LIST OF TASKS
- 1) Check each statement against the excerpt on drone data acquisition and processing, and answer yes or no for each. Support each answer by quoting the deciding words from the excerpt. (a) The equipment was mounted on a DJI Matrice 100 RPAS. (b) The post-fire flights took place a week after the burns. (c) The orthomosaics were exported for each plot in GeoTIFF format.
- 2) According to the excerpt on drone data acquisition and processing, which version of Agisoft Metashape processed the sensor images?
- 3) From the excerpt on drone data acquisition and processing, write out the passage starting with "2.2. Data Acquisition" and going on through "bands (Figure S1).".

EXCERPT PROVIDED

* * *

2.2. Data Acquisition
The data were collected using the MicaSense Altum sensor. It is a high-resolution multispectral camera equipped with six different sensors, five multispectral bands, and a long-wave thermal sensor (LWIR) that allows the collection of both multispectral and thermal data [71]. The camera has a built-in global positioning system (GPS) and a solar irradiance sensor (DLS 2.0) that records ambient light conditions and the angle of the sun for spectral calibration. The equipment was mounted on a DJI Matrice 100 RPAS. Table 1 shows the spectral/spatial resolution characteristics of the sensor and the location of the Altum camera’s spectral bands (Figure S1).
Prior to the operation of the PBs, an aerial photogrammetric survey was carried out using an RPAS with a multispectral sensor attached. The early and mid burnings occurred on July 14, 15, and 16 and September 15, 16, and 17, respectively, while the late burnings occurred on October 26 and 27 2021 between 09:00 and 15:00. The post-fire flights took place one or two days after the PBs. The fieldwork for the PBs is described in the Supplementary Material.
2.3. Photogrammetric Processing
The images obtained from the sensor were processed using Agisoft Metashape version 1.7.5 and the Structure from Motion (SfM) and Scale-Invariant Feature Transform (SIFT) algorithms, allowing the generation of high-resolution spatial and radiometrically calibrated multispectral orthomosaic data. The processes in Metashape include (1) aligning images by calculating the position and orientation of cameras and detecting matching key points between images, (2) generating a dense point cloud using depth maps calculated from stereo matching, (3) classifying the dense point cloud to separate ground points, (4) building a digital elevation model (DEM), and (5) generating the orthomosaic. Finally, the orthomosaics were exported for each plot in GeoTIFF file format using the EPSG Sirgas 2000 21S datum. The real reflectance values were obtained by dividing each band by 32,768 to obtain normalized values within the range 0 to 1. For the thermal images, the LWIR thermal band calibration was used (= (B6/100) − 275.13).

* * *

SOURCE EXCERPT
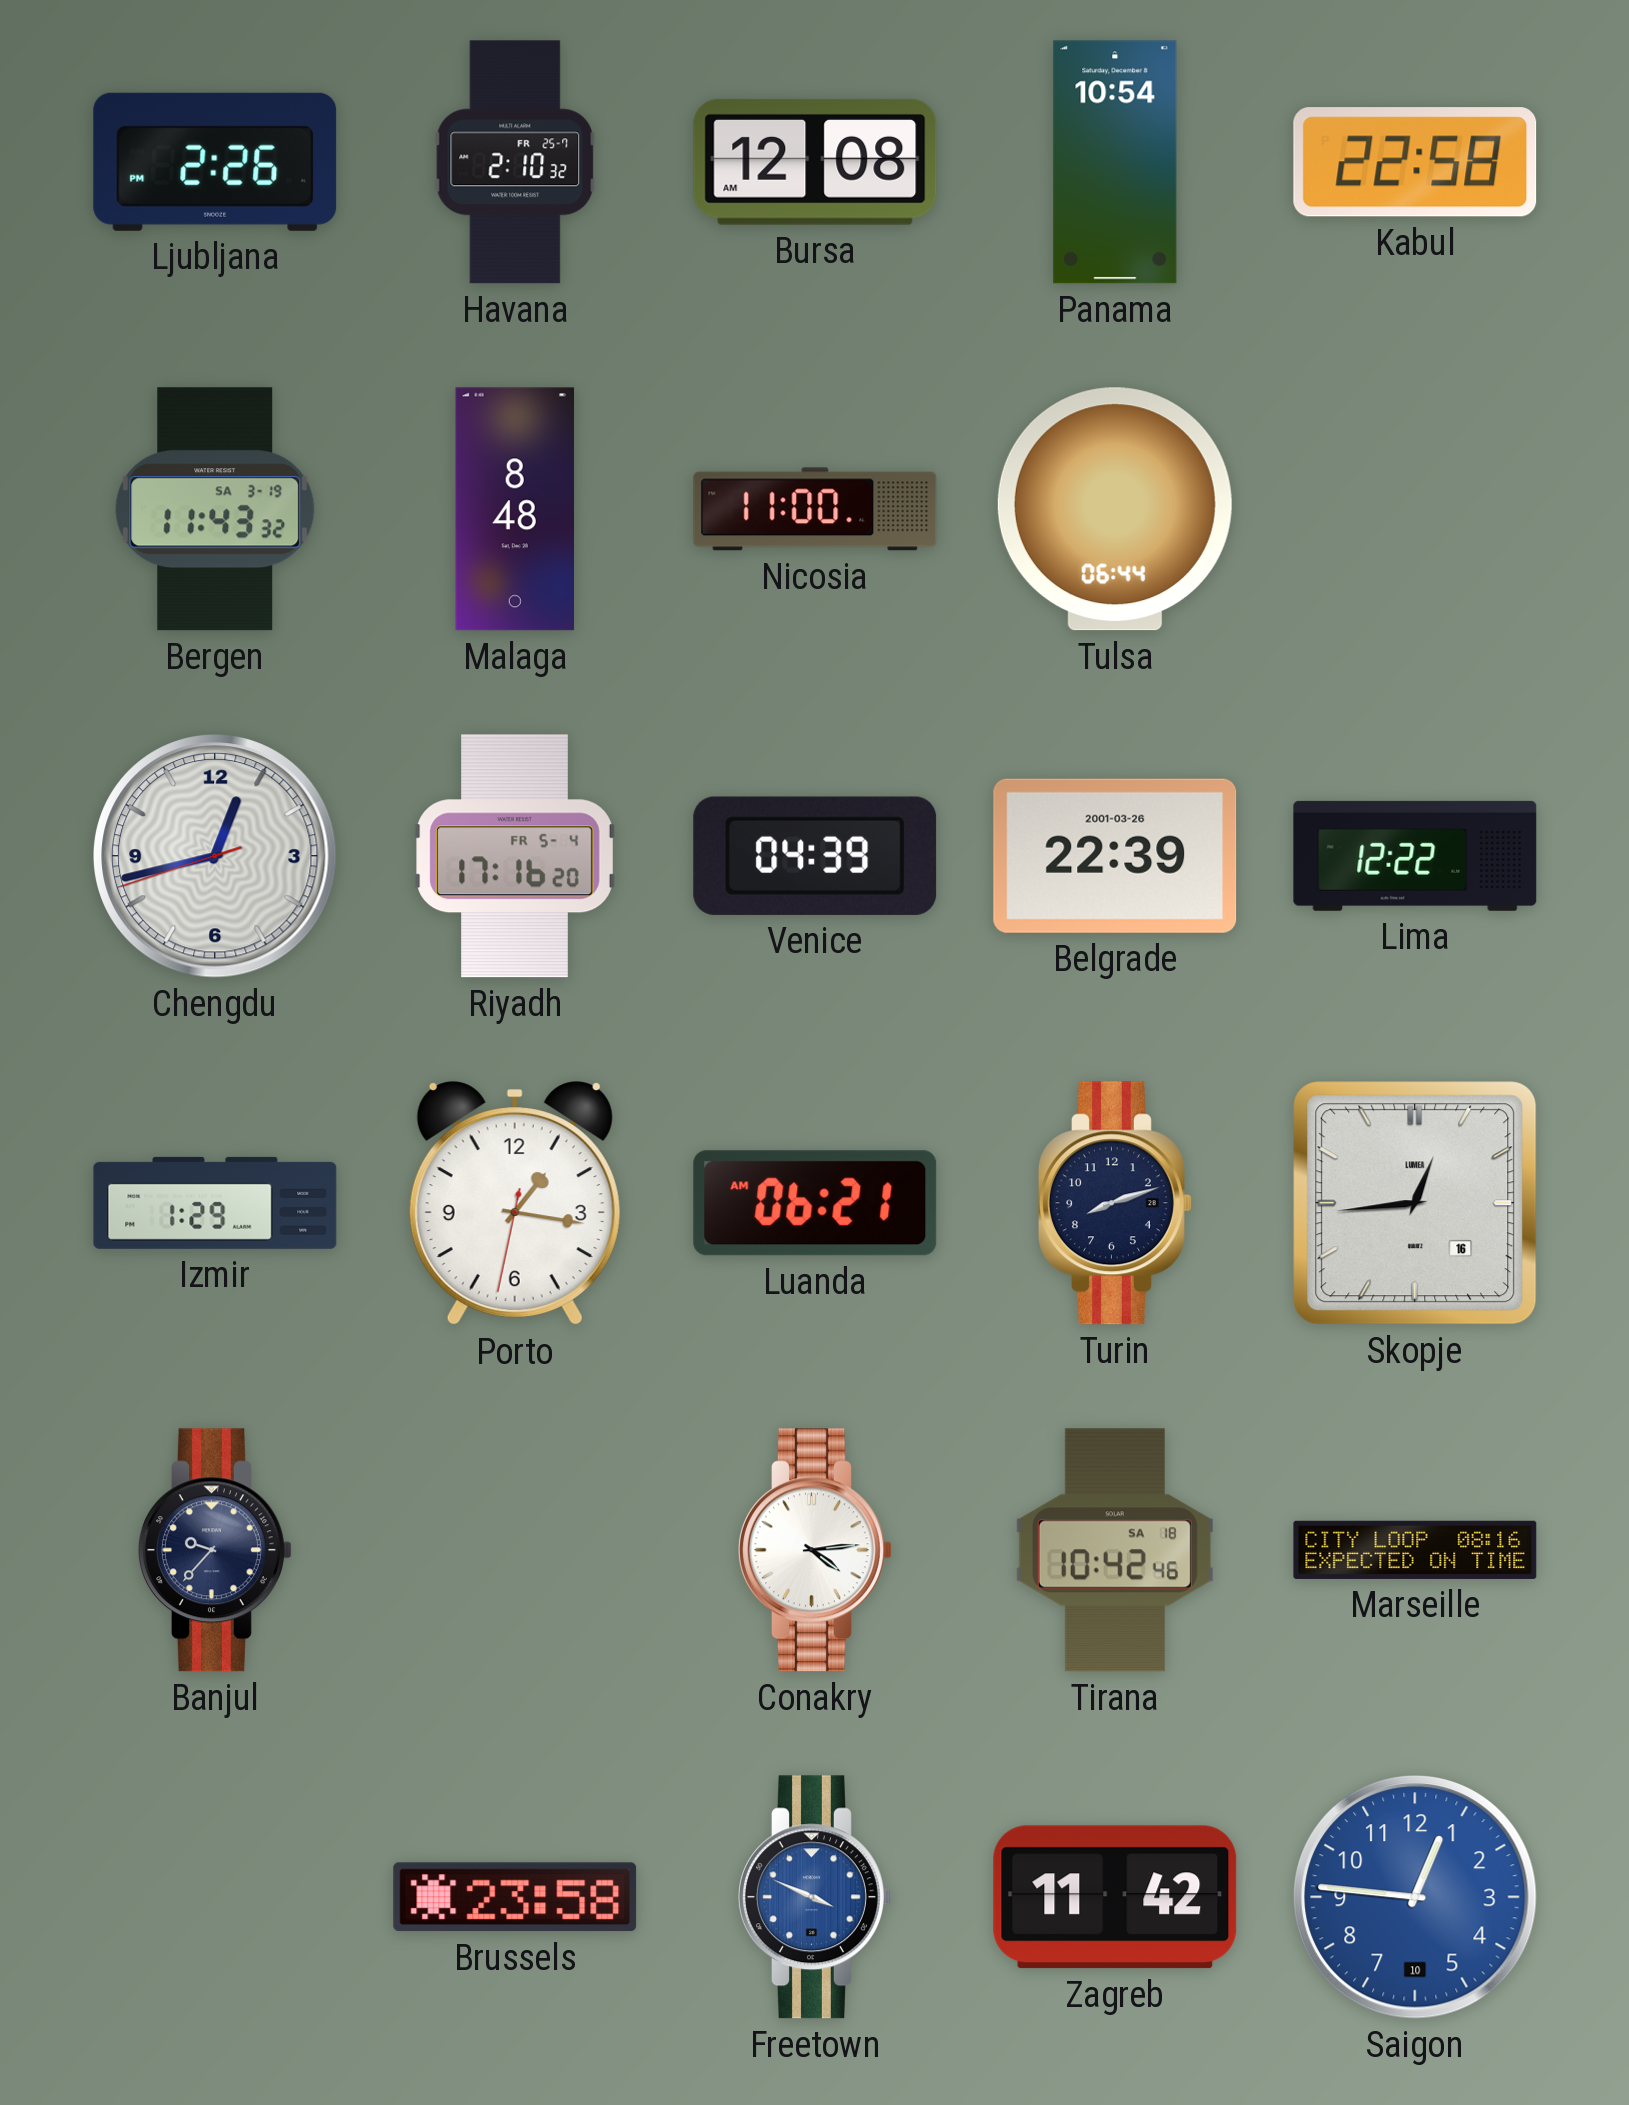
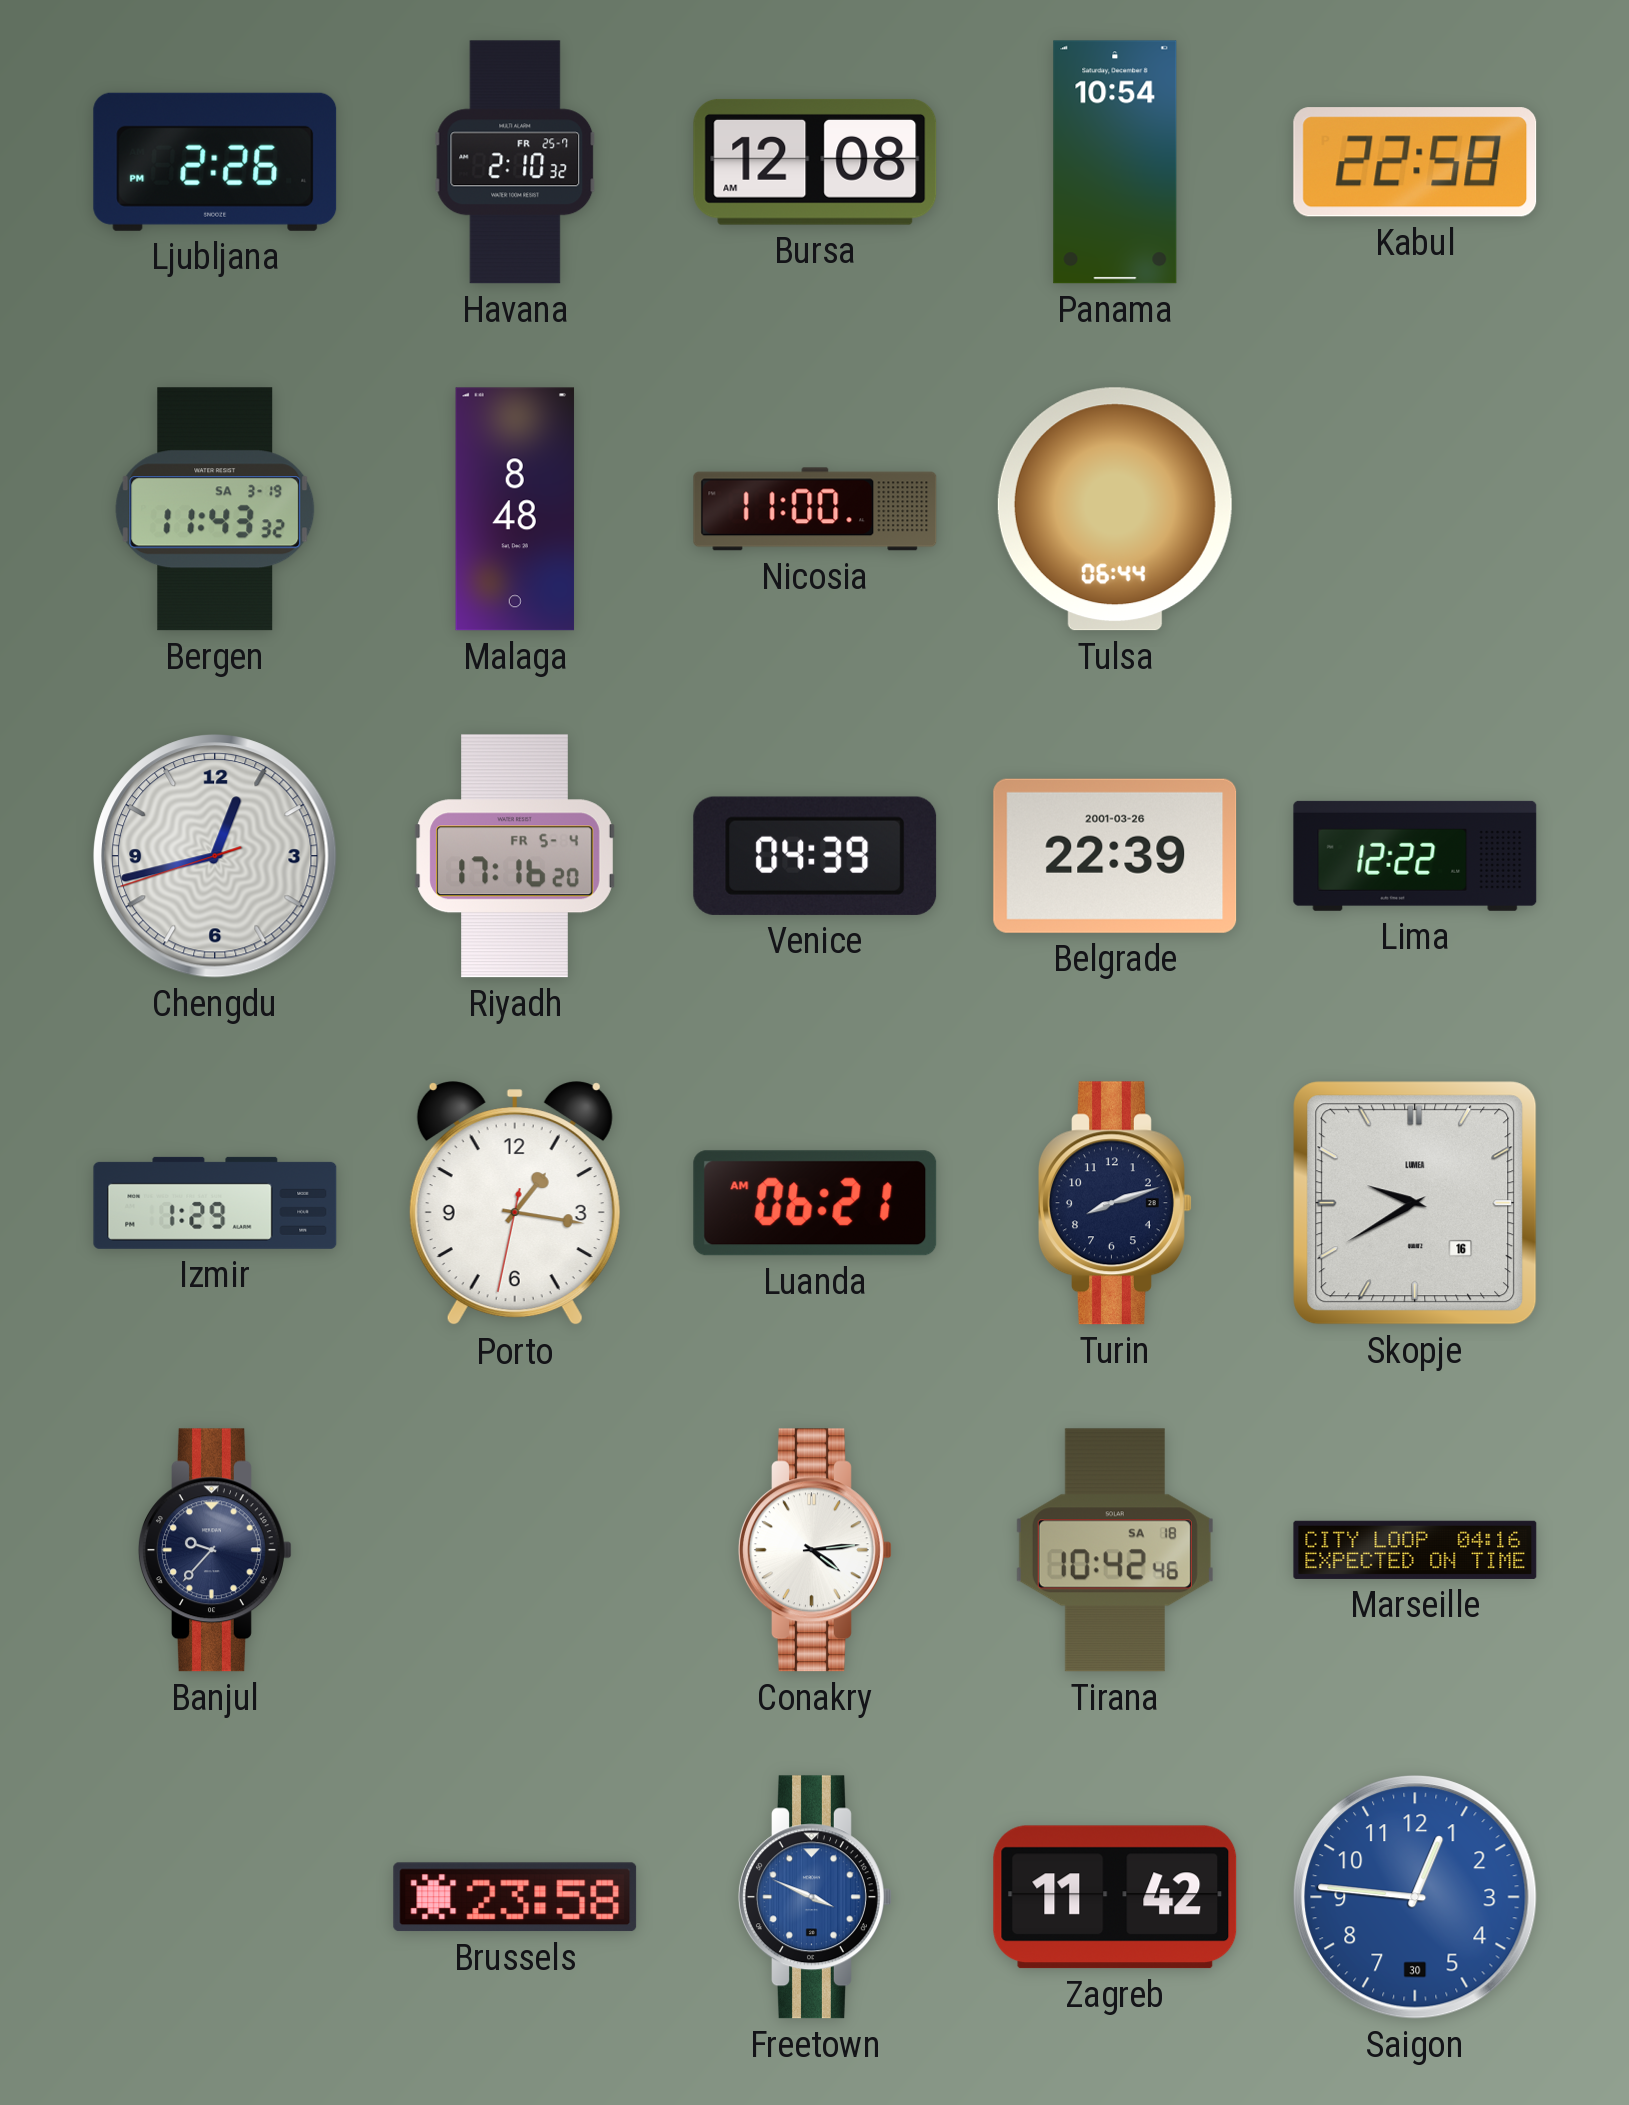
Skopje: 12:44 -> 9:40
Marseille: 08:16 -> 04:16
Saigon date: 10 -> 30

* * *

RESULTS
- 1)
(a) Yes: "The equipment was mounted on a DJI Matrice 100 RPAS."
(b) No: "The post-fire flights took place one or two days after the PBs."
(c) Yes: "the orthomosaics were exported for each plot in GeoTIFF file format"

- 2) Version 1.7.5.

- 3)
2.2. Data Acquisition
The data were collected using the MicaSense Altum sensor. It is a high-resolution multispectral camera equipped with six different sensors, five multispectral bands, and a long-wave thermal sensor (LWIR) that allows the collection of both multispectral and thermal data [71]. The camera has a built-in global positioning system (GPS) and a solar irradiance sensor (DLS 2.0) that records ambient light conditions and the angle of the sun for spectral calibration. The equipment was mounted on a DJI Matrice 100 RPAS. Table 1 shows the spectral/spatial resolution characteristics of the sensor and the location of the Altum camera’s spectral bands (Figure S1).